Botanical Name: Populus tremuloides
Alternate Name: Quaking Aspen Clump
The Quaking Aspen (Populus tremuloides) is extremely hardy and fast growing. It is a beautiful and graceful deciduous tree, prized for its rustling foliage, attractive smooth, silver bark, and bright golden fall foliage.
In the wild, the Quaking Aspen is found growing in clumps, where each trunk is a clone growing from the same network of roots. It grows to a height of 20-50 feet with a spread of 10-30 feet.

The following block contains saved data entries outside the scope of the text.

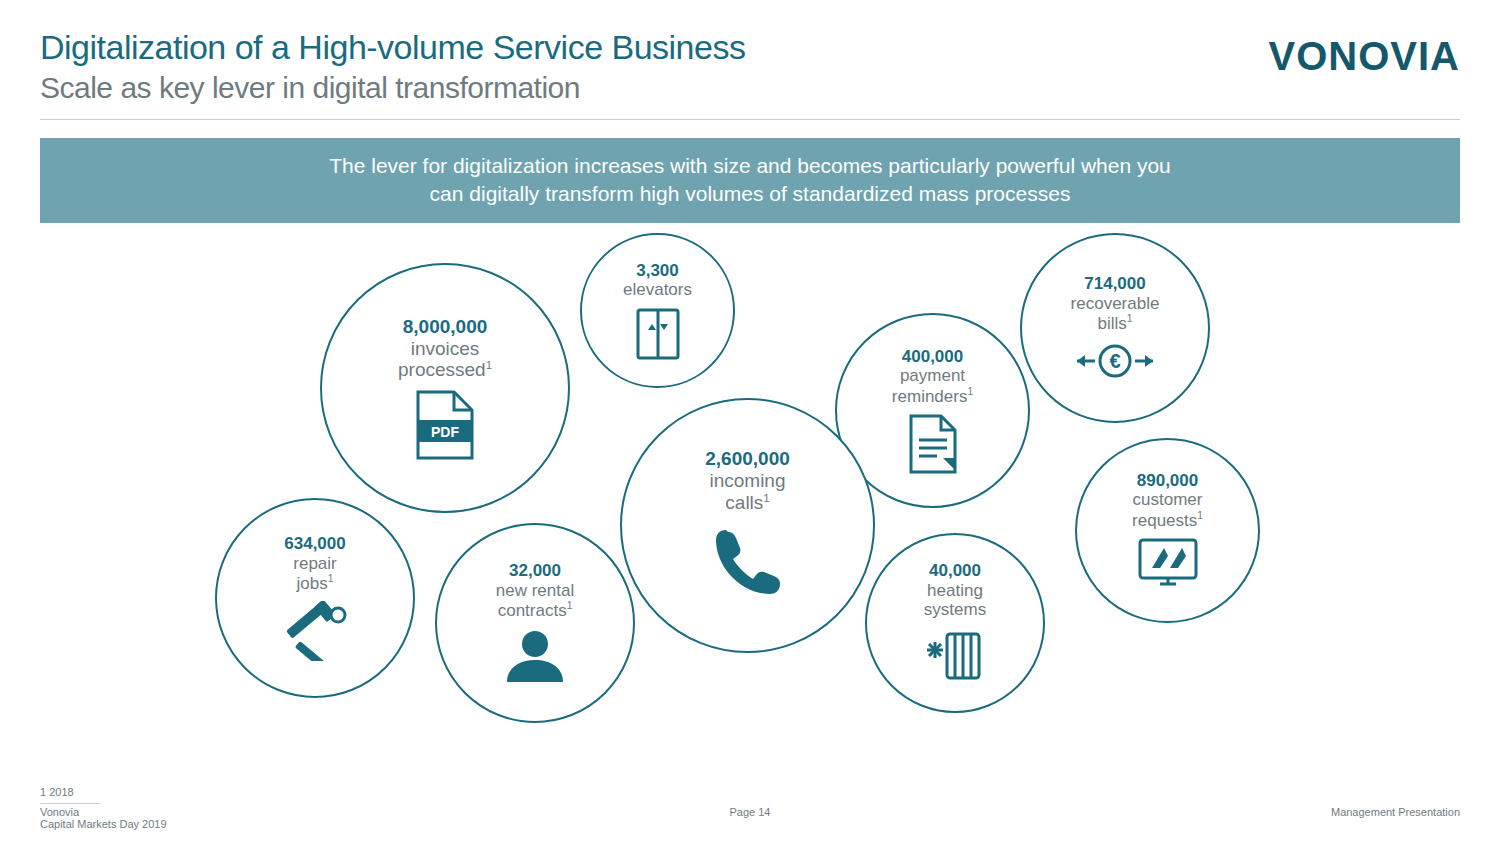Digitalization of a High-volume Service Business
Scale as key lever in digital transformation
VONOVIA
The lever for digitalization increases with size and becomes particularly powerful when you
can digitally transform high volumes of standardized mass processes
8,000,000 invoices
processed1 PDF
3,300 elevators
714,000 recoverable
bills1 €
400,000 payment
reminders1
2,600,000 incoming
calls1
890,000 customer
requests1
634,000 repair
jobs1
32,000 new rental
contracts1
40,000 heating
systems
1 2018
Vonovia
Capital Markets Day 2019 Page 14 Management Presentation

This tree is found growing in the mountains at high elevations in rocky soil, as well as at lower elevations thriving in clay or sandy conditions. It has a large geographical distribution in North America. It is found growing in Alaska, Canada, New England, the Great Lakes area, south of the Rockies, the Pacific Northwest, Arizona, and New Mexico.
The flowers of the Quaking Aspen are catkins. The male and female flowers are produced on separate clone trees in spring. The flowers are inconspicuous and droop down from the branches. Small fruit follow the flowers, hanging in clusters.
The leaves are a glossy dark green and a rounded, triangular-shape, growing up to 3 inches in length. The margins are finely serrated. The characteristic Quaking Aspen sound comes from the flutter of flattened leaf petioles. The bright fall color is a reliable golden yellow.
The Quaking Aspen tree can be susceptible to leaf spots, particularly at lower elevations. Tree rusts, canker disease, and dieback can also affect the foliage and twigs. This tree prefers to grow in full sun and dislikes humidity and extreme heat. It is intolerant of urban pollution.